The New Year is the worst time of the year at the gym. I remember it well, back when I was in shape. The other gym regulars would get snooty when the new crop, fresh off making a resolution, would join.

It never bothered me too much, except when I was at college, and the wait lines would become impossible at the campus gym. So I made a resolution to work out at home. While in college, instead of a freshman 15, I gained 35 pounds during my junior year.

I resolved that I would lose those pounds again during my senior year, but with my honors college thesis and general senioritis, it never happened.

Then I moved here, and I quickly discovered that the amount of sugar that this office produces in the form of cakes and cookies for one another could kill a small child. Somewhere between the start of my senior year of college, and by about September of working here, I had dropped back into the 190s. Now, at 6-foot tall, with my frame, 195 isn’t ideal. Another 15-25 pounds could stand to be lost. But it was a far cry from the 220-pounder I had become during college.

Unfortunately, I’ve put on a freshman 15 during my first year at The Tidewater News, and have made it back to 210. The holiday season is not fully over, however, so the damage could get worse.

I’m not going to resolve to lose weight, nor am I going to join a gym, instead, I’m going to work on my attitude, so that exercise isn’t the first thing to go when life gets too busy. It inevitably will.

But if you do join a gym, don’t let the regulars scare you away. Some of them probably even joined on resolutions in years past and became part of the culture. You can too.

Resolutions have never been a big part of my life. After having seen them fail time and time again with my family members, I figured the new year was the ultimate Monday. You know, there are always things you want to do better, like learn a language, eat better, or for me, go to sleep at night so that waking up in the morning is better. And it’s always easy to say, ‘I’ll start it next week.’ It makes you feel better in that moment, and by next week nothing really changes, or after a minimum effort the regular routine returns.

New Year seemed like the ultimate expression of that thought.

That said, there are things I’d like to do better in the upcoming year with the newspaper.

We’ve been trying to do some different things with design in the past few weeks. We’re also working on a redesign that I was hoping could debut at the beginning of the year, but that will have to wait a little longer.

Then there is my email. I get an unholy amount of emails every day. I’ve got to organize it better, and spend a little more time on it with my workflow, so that I can be a little better in responding to people. People don’t care about excuses when something gets left out because a person gets too many emails from others. And frankly, I wouldn’t care either.
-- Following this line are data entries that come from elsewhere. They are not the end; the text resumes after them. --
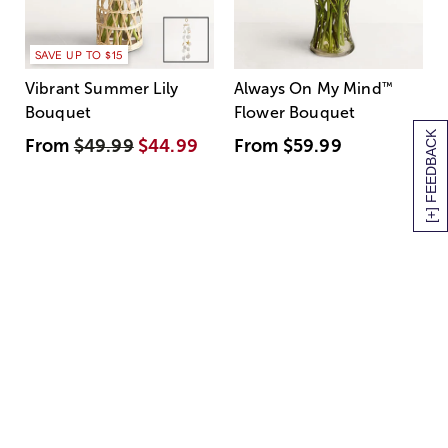
SAVE UP TO $15
Vibrant Summer Lily
Always On My Mind
™
Bouquet
Flower Bouquet
[+] FEEDBACK
From
$49.99
$44.99
From
$59.99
Sports is another aspect that I’d like to do a better job on. When I first got here, the golf season was almost completely finished before a golf story appeared in The Tidewater News.

That was my fault because there wasn’t a system in place and I didn’t think about it until a coach called me. Volleyball was a little better, but not much. Despite some hick-ups, football season went by pretty good. Basketball has gone better than volleyball — but it could still be a lot better. So while I believe it has improved, it could still be better and more regularly updated.

The biggest thing is making more time for investigative reporting. I feel like Western Tidewater has responded pretty well when we’ve done these stories. Unfortunately, we haven’t done enough of them.

The ideas have been there, it’s just a matter of carving out the time, and I’d like to see me figure out a way to do that.

And most importantly, I hope to avoid some of the sugar produced for this office.